EXTRACTED TEXT:
--------------------
Lucknow, Feb. 3: The eight-member group of MLAs that split the 23-strong Uttar Pradesh Congress Legislature Party (CLP) four days ago split again today.

The splintering of the splinter group — recognised as Akhil Bharatiya Congress Dal (ABCD) by Speaker Kesari Nath Tripathi immediately after the first split — has resulted in four ABCD members joining Mayavati’s Bahujan Samaj Party in the hope of a ministerial berth.

The other four have been left high and dry by Mayavati’s diktat that joining her party was a precondition to their eligibility for the big prize.

“We are still to make up our minds. But if Mayavati goes back on her promise, we might walk back to the Opposition camp,” said Akhilesh Singh, a former Congress MLA.

Akhilesh was expelled by the Congress, but treated as a legislature party member by Tripathi in a controversial ruling that the Congress now intends to contest.

Like Akhilesh, the other three members of the truncated ABCD, are yet to decide if they should return to the Congress or join Mulayam Singh Yadav’s Samajwadi Party.

Kazim Ali spoke for those who joined the Bahujan Samaj. The scion of Rampur’s former ruling family whose mother Noor Banoo represents the constituency in the Lok Sabha said: “We came to the conclusion that ABCD has no political future.”

“Our split with the Congress on January 28 did not yield the desired results and we have now decided to join the Bahujan Samaj,” he said. The others who went with him are Shyam Narain Tewari, Bundelkhand MLA Virendra Singh Bundela and Kameshwar Upadhyaya.

Tewari is a relative of Bahujan Samaj minister Amar Mani Tripathi, who played an important role in engineering the latest Congress split.

The new Bahujan Samaj recruits met Mayavati earlier in the day before announcing their decision. They have informed the Speaker of their latest decision.

Kazim -- who had revolted not only against the Congress but also against his mother Noor Bano -- had told his supporters after the first split that “he would return to Rampur in a red beacon-flashing ministerial car”.
--------------------
EXTRACTED MATERIAL:
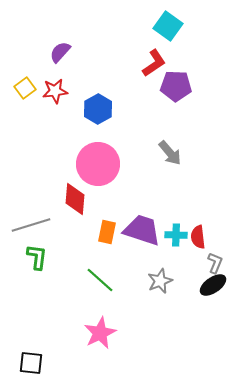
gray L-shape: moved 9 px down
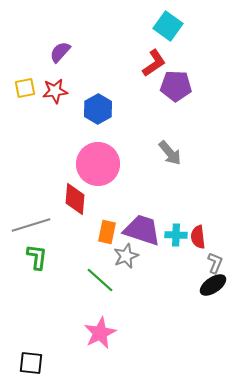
yellow square: rotated 25 degrees clockwise
gray star: moved 34 px left, 25 px up
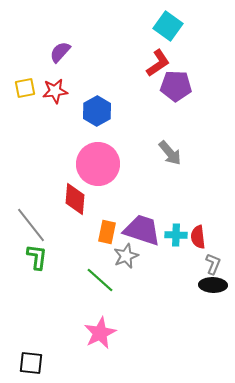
red L-shape: moved 4 px right
blue hexagon: moved 1 px left, 2 px down
gray line: rotated 69 degrees clockwise
gray L-shape: moved 2 px left, 1 px down
black ellipse: rotated 36 degrees clockwise
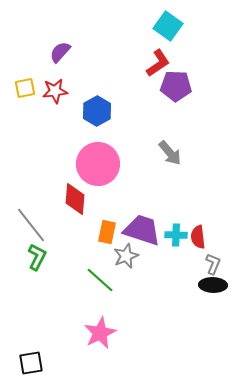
green L-shape: rotated 20 degrees clockwise
black square: rotated 15 degrees counterclockwise
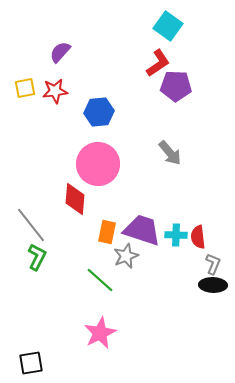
blue hexagon: moved 2 px right, 1 px down; rotated 24 degrees clockwise
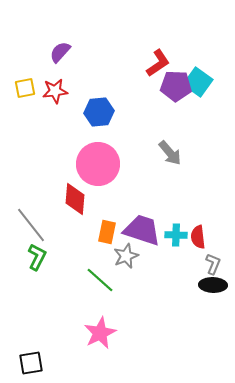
cyan square: moved 30 px right, 56 px down
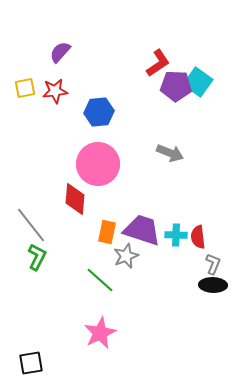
gray arrow: rotated 28 degrees counterclockwise
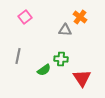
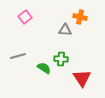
orange cross: rotated 24 degrees counterclockwise
gray line: rotated 63 degrees clockwise
green semicircle: moved 2 px up; rotated 112 degrees counterclockwise
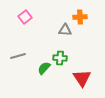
orange cross: rotated 16 degrees counterclockwise
green cross: moved 1 px left, 1 px up
green semicircle: rotated 80 degrees counterclockwise
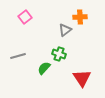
gray triangle: rotated 40 degrees counterclockwise
green cross: moved 1 px left, 4 px up; rotated 16 degrees clockwise
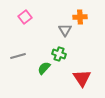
gray triangle: rotated 24 degrees counterclockwise
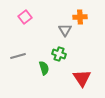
green semicircle: rotated 120 degrees clockwise
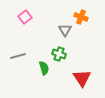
orange cross: moved 1 px right; rotated 24 degrees clockwise
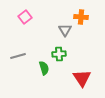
orange cross: rotated 16 degrees counterclockwise
green cross: rotated 24 degrees counterclockwise
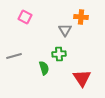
pink square: rotated 24 degrees counterclockwise
gray line: moved 4 px left
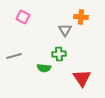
pink square: moved 2 px left
green semicircle: rotated 112 degrees clockwise
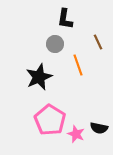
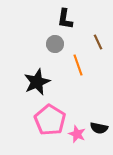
black star: moved 2 px left, 5 px down
pink star: moved 1 px right
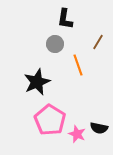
brown line: rotated 56 degrees clockwise
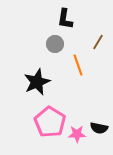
pink pentagon: moved 2 px down
pink star: rotated 24 degrees counterclockwise
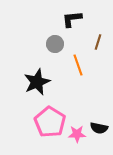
black L-shape: moved 7 px right; rotated 75 degrees clockwise
brown line: rotated 14 degrees counterclockwise
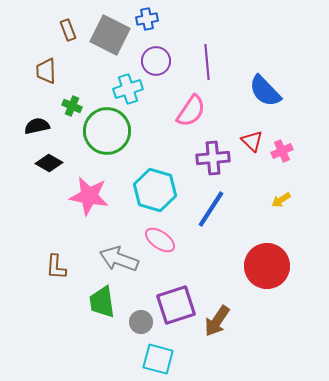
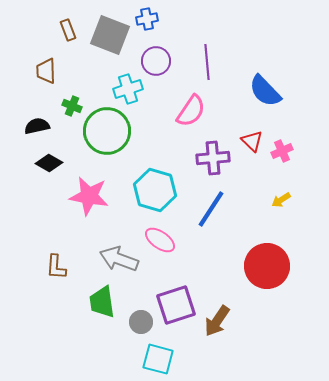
gray square: rotated 6 degrees counterclockwise
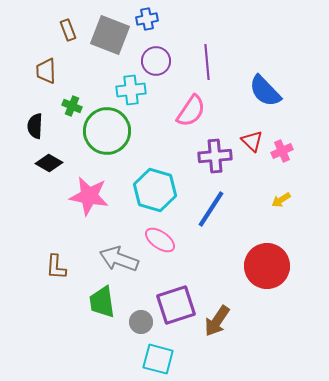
cyan cross: moved 3 px right, 1 px down; rotated 12 degrees clockwise
black semicircle: moved 2 px left; rotated 75 degrees counterclockwise
purple cross: moved 2 px right, 2 px up
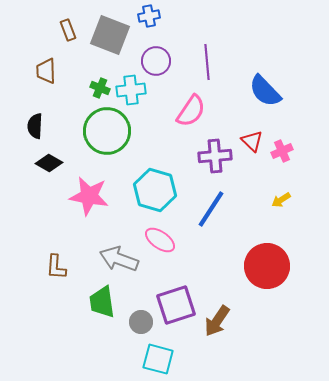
blue cross: moved 2 px right, 3 px up
green cross: moved 28 px right, 18 px up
--------------------
EXERCISE 1: For the news report on the Uttar Pradesh Congress split, say whether each statement agrees with it, answering yes or no and quoting the deciding words. (a) Four members of the ABCD joined the Bahujan Samaj Party. (b) The Congress accepts the Speaker's ruling on Akhilesh Singh. (c) Kazim Ali's mother represents Rampur in the Lok Sabha.
EXERCISE 2: According to the news report on the Uttar Pradesh Congress split, to whom is Shyam Narain Tewari related?
EXERCISE 3: Carry on the news report on the Uttar Pradesh Congress split from the point where it stops.

REPLY 1:
(a) Yes: "has resulted in four ABCD members joining Mayavati’s Bahujan Samaj Party in the hope of a ministerial berth"
(b) No: "in a controversial ruling that the Congress now intends to contest"
(c) Yes: "whose mother Noor Banoo represents the constituency in the Lok Sabha"

REPLY 2: He is a relative of Amar Mani Tripathi, a Bahujan Samaj minister.

REPLY 3:
“He has joined (Bahujan Samaj) to get the minister’s berth after his mother publicly castigated him and asked the defectors to seek a fresh mandate,” a political functionary said. “The others may have to be content with minor prizes,” he said.

The remaining members of ABCD are angry. “The chief minister has been pressing (us) to join the Bahujan Samaj first and discuss other things later,” said one of the four left in the group. “We cannot join the Bahujan Samaj because our political career will be at stake.”

Apart from Akhilesh, the three other ABCD members are Dinesh Kumar Singh, Vinod Kumar Singh Kakka and Raj Pal Tyagi.

The Congress and the Samajwadi Party, encouraged by the splintering of the splinter group, claimed they are now all set to move a no-confidence motion against the Mayavati government in the budget session.

Samajwadi’s Leader of the Opposition Mohammed Azam Khan and CLP leader Pramod Tewari separately announced their intention to do so. And each hoped the other would support their party.

Khan indicated that after the Mulayam-Sonia Gandhi talks yesterday, chances of a coordinated strategy by both parties had increased. “This time, we will work in unison to topple the government,” he said.

The Bahujan Samaj, however, is confident it can counter any likely joint offensive. “It was after the Sonia-Mulayam meet on Sunday that Bahenji (Mayavati) forced a split in ABCD,” said a political aide to the chief minister.

The Bahujan Samaj camp emphasised that Mayavati had not only re-split the ABCD, but also won over the three-member Apna Dal that was a Mulayam ally.

Apna Dal leader Sone Lal Patel today said the experiment to form a backward “manch” involving his party, Samajwadi and Kalyan Singh’s Rashtriya Kranti Party had failed. “We will abstain from the House if the no-confidence motion is brought,” he said.